+++ Source information
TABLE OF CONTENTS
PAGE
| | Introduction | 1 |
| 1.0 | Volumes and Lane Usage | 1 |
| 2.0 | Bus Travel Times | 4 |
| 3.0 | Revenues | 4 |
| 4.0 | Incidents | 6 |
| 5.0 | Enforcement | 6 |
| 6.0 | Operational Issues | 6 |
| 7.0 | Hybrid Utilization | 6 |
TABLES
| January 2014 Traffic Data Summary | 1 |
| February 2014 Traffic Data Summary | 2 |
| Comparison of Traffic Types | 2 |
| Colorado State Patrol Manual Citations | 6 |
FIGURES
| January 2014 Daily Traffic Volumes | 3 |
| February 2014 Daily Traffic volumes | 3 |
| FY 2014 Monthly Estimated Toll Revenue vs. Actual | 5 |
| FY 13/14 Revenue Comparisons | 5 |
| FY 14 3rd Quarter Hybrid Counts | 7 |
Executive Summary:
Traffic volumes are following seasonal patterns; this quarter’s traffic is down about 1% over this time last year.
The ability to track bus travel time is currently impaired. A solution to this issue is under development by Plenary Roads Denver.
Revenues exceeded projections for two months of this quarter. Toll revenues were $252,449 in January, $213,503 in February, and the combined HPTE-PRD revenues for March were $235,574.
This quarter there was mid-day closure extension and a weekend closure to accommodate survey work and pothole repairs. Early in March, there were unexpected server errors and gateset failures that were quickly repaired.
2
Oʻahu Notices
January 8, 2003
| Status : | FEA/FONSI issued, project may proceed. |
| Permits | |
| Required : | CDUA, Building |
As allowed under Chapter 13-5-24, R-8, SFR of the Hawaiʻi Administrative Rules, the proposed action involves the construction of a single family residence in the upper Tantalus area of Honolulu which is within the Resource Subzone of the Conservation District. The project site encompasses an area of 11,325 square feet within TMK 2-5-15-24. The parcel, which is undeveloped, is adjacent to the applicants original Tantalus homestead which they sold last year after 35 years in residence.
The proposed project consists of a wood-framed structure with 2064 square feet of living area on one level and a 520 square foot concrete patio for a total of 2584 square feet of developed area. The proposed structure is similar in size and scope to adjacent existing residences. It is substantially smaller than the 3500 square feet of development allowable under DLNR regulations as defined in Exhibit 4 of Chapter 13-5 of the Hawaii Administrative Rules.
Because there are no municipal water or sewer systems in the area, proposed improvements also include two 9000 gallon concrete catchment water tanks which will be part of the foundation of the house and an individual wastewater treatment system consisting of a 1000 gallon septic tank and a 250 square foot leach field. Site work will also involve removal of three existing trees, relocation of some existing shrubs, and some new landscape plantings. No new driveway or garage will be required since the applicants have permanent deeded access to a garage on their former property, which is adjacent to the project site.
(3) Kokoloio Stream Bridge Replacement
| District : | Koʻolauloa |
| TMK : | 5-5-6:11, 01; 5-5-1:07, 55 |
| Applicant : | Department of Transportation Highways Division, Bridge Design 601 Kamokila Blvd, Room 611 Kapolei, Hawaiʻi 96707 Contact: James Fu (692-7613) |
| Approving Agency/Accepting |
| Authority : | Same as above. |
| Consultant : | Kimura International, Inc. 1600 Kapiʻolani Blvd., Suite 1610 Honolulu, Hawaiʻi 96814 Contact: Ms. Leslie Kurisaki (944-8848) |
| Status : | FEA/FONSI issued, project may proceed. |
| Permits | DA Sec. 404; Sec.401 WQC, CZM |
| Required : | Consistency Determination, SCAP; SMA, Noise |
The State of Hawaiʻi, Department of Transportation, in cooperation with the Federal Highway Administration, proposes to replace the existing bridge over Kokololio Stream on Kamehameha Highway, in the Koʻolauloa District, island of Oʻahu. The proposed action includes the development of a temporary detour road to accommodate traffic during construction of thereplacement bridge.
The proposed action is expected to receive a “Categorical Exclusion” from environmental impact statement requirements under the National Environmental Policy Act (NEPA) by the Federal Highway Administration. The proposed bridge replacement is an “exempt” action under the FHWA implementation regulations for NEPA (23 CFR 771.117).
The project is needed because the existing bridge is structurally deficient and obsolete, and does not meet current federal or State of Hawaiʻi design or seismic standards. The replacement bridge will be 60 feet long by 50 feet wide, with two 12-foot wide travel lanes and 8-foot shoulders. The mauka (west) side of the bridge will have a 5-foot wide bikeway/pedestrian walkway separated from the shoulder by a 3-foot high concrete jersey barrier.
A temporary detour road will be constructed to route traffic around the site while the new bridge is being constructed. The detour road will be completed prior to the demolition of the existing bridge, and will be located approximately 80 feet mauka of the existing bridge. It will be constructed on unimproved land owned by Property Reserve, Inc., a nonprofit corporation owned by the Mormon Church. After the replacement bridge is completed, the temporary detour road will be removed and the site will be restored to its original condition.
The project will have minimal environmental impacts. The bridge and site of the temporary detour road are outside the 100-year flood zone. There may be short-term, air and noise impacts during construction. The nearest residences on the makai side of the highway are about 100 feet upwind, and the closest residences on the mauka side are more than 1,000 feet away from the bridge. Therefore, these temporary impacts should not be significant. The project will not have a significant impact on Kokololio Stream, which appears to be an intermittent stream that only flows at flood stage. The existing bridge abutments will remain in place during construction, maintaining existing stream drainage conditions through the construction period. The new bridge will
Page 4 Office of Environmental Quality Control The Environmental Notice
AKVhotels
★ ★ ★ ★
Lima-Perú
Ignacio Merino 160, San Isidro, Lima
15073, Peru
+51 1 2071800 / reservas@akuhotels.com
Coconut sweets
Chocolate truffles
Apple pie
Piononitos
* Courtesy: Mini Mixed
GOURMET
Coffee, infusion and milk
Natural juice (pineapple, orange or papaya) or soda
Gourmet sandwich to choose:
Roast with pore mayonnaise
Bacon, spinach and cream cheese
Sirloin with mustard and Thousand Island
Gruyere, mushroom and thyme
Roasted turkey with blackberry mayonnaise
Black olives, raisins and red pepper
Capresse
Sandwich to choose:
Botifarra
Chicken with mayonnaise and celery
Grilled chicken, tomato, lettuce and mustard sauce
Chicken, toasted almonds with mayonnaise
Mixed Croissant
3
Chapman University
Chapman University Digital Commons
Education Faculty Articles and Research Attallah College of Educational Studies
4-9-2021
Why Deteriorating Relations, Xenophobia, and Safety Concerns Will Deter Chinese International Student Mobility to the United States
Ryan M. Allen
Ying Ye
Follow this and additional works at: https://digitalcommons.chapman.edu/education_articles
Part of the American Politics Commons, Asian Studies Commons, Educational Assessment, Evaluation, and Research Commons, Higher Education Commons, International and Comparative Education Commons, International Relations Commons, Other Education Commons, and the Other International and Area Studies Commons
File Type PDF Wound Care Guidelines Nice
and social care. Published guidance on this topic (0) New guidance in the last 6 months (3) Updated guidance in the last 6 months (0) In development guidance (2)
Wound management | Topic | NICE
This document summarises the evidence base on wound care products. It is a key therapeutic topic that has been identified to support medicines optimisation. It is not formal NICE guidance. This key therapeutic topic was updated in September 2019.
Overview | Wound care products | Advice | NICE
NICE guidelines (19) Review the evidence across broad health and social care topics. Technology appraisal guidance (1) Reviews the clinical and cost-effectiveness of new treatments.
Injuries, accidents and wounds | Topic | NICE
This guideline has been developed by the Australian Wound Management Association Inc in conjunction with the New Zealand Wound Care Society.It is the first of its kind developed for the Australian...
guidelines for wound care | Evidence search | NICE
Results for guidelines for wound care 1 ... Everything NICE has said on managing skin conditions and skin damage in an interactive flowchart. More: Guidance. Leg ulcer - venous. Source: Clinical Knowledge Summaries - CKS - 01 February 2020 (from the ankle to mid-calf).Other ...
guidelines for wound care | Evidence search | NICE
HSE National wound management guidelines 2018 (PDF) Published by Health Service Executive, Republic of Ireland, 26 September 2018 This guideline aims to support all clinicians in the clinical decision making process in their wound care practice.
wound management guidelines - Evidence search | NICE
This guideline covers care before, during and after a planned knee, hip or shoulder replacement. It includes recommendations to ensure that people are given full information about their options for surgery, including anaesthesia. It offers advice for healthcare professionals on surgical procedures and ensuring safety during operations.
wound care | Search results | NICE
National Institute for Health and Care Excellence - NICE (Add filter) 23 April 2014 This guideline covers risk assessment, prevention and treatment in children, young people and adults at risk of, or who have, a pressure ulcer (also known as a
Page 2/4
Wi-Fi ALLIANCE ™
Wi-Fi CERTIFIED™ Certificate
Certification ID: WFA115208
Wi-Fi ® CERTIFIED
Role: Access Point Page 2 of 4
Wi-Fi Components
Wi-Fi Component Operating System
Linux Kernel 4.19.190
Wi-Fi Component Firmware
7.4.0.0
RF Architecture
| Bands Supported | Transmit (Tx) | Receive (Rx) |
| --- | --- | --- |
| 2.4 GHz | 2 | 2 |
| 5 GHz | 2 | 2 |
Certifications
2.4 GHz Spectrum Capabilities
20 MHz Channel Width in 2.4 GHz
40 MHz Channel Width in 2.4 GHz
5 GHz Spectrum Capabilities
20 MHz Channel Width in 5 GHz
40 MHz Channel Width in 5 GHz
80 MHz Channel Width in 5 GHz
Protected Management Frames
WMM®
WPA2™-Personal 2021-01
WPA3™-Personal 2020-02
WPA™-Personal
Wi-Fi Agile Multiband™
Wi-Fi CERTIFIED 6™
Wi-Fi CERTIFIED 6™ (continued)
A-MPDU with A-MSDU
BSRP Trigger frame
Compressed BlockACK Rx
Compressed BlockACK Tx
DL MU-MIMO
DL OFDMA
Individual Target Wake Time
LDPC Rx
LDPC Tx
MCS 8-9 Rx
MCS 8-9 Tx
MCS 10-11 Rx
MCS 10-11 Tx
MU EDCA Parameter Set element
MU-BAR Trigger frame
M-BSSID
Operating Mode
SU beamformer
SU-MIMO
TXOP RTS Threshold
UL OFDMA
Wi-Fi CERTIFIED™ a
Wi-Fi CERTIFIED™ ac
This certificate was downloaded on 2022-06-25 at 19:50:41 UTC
++++++
- Exercise aim
Take the entries above and return only the lines from the one with "Wi-Fi Components" to the one with "40 MHz Channel Width in 5 GHz", both included, unchanged.

- Task result
Wi-Fi Components
Wi-Fi Component Operating System
Linux Kernel 4.19.190
Wi-Fi Component Firmware
7.4.0.0
RF Architecture
| Bands Supported | Transmit (Tx) | Receive (Rx) |
| --- | --- | --- |
| 2.4 GHz | 2 | 2 |
| 5 GHz | 2 | 2 |
Certifications
2.4 GHz Spectrum Capabilities
20 MHz Channel Width in 2.4 GHz
40 MHz Channel Width in 2.4 GHz
5 GHz Spectrum Capabilities
20 MHz Channel Width in 5 GHz
40 MHz Channel Width in 5 GHz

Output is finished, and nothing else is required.